The current concordance (LCDM) cosmological model provides a robust framework for understanding large-scale structure, yet it faces persistent challenges on scales smaller than 1 Mpc. Discrepancies such as the core/cusp and missing satellite problems, along with enigmatic galactic scaling relations like the Radial Acceleration Relation (RAR), suggest that our understanding of dark matter remains incomplete. This talk explores the nature of dark matter across cosmic scales, from individual galaxies to massive clusters.
The first part of this work focuses on observational tests of the LCDM paradigm. By analyzing the constancy of dark matter halo surface density and the RAR within galaxy groups and clusters, we compare empirical data against multi-wavelength mock catalogs.

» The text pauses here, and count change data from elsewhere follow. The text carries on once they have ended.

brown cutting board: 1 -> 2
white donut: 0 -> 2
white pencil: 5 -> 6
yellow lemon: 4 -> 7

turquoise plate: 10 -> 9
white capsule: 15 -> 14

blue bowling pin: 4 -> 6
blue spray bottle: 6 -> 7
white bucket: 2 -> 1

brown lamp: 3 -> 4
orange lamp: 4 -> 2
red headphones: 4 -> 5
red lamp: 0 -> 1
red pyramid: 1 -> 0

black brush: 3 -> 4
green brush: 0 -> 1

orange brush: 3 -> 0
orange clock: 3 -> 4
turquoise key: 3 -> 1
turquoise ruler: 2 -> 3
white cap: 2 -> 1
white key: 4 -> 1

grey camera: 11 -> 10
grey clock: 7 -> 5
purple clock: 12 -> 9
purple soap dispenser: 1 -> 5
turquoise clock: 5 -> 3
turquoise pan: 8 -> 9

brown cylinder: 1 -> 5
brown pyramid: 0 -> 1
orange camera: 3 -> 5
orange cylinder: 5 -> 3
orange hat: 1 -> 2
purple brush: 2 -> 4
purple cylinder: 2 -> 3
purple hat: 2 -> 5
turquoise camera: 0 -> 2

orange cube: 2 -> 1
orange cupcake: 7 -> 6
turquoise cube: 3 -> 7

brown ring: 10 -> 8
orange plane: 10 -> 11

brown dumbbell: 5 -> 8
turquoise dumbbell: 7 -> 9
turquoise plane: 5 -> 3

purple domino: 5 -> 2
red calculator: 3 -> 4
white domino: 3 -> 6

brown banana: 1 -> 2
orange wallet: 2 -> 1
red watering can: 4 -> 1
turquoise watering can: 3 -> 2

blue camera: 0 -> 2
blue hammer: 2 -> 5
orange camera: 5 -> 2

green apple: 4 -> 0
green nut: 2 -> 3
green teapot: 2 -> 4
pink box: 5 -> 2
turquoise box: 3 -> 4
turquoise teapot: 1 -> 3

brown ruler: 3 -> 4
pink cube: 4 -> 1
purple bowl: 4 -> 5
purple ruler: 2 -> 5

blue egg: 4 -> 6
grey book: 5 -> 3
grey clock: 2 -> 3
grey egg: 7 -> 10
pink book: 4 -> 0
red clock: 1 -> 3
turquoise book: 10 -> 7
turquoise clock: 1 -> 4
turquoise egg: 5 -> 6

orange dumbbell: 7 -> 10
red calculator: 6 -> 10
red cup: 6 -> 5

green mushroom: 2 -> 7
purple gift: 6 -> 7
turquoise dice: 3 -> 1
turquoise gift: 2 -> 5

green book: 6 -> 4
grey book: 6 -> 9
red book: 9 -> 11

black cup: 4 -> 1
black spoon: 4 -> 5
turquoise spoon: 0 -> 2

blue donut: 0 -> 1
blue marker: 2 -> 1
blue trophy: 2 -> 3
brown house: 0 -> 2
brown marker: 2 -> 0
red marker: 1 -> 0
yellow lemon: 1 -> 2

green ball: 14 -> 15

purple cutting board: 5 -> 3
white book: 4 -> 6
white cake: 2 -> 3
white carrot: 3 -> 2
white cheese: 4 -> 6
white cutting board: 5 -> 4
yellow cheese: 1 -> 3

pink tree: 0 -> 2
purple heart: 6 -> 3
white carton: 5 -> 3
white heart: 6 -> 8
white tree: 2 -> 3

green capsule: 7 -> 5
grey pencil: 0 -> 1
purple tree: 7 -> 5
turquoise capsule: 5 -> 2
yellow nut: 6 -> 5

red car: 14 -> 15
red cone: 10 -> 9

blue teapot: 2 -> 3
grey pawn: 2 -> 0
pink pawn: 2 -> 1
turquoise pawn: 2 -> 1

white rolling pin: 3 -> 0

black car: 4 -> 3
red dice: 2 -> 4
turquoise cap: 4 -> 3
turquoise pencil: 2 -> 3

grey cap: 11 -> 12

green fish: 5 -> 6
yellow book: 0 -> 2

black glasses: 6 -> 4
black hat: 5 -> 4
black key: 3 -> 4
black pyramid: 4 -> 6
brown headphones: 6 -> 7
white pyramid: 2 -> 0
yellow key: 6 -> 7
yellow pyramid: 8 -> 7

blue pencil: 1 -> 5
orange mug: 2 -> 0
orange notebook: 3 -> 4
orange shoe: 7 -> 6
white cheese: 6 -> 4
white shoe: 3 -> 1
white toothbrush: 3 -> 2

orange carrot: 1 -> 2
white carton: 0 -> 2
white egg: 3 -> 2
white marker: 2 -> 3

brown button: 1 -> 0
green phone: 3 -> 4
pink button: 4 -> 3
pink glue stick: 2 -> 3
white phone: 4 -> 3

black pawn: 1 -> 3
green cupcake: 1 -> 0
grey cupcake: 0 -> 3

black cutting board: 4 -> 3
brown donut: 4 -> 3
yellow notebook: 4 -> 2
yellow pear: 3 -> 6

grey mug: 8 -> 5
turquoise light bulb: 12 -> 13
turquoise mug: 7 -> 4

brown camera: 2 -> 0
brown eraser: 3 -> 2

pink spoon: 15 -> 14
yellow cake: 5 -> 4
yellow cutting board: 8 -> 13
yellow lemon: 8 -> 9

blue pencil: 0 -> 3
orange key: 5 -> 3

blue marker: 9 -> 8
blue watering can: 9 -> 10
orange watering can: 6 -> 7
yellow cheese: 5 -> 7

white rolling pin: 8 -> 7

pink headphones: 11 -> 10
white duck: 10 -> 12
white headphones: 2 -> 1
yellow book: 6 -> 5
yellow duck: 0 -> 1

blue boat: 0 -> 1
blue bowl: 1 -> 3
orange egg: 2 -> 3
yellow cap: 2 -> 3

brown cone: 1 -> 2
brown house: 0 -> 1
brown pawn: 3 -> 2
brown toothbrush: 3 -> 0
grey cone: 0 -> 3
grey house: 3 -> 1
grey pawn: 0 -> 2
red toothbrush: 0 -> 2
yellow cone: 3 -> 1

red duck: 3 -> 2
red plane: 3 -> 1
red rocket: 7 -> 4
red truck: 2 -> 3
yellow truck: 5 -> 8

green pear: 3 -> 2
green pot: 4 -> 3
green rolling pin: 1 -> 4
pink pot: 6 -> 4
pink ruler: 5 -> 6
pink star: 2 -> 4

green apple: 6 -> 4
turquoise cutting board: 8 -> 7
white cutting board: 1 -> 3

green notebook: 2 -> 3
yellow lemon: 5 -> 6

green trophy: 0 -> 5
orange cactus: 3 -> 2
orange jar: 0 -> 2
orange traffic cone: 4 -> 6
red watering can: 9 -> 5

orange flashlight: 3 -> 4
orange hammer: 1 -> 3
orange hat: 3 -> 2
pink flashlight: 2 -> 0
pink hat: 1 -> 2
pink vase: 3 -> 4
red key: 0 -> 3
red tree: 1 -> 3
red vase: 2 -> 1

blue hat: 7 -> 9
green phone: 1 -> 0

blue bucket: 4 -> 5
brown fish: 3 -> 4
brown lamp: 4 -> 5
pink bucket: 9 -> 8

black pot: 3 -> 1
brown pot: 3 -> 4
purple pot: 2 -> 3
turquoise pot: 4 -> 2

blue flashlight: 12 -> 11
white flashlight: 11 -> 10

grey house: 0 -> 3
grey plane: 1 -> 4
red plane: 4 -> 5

The second part of the presentation transitions to the next frontier of digital sky surveys: the application of deep learning to uncover hidden gravitational lenses. We detail a machine-learning-driven search for galaxy-galaxy strong lenses in the infrared sky, which has been tailored to identify rare red-red lenses at high redshifts. These systems serve as powerful natural telescopes, offering a unique pathway to probe the fainter quiescent galaxies at the higher redshifts. By bridging small-scale observational constraints with deep learning, this research provides new insights into the fundamental properties of the invisible universe.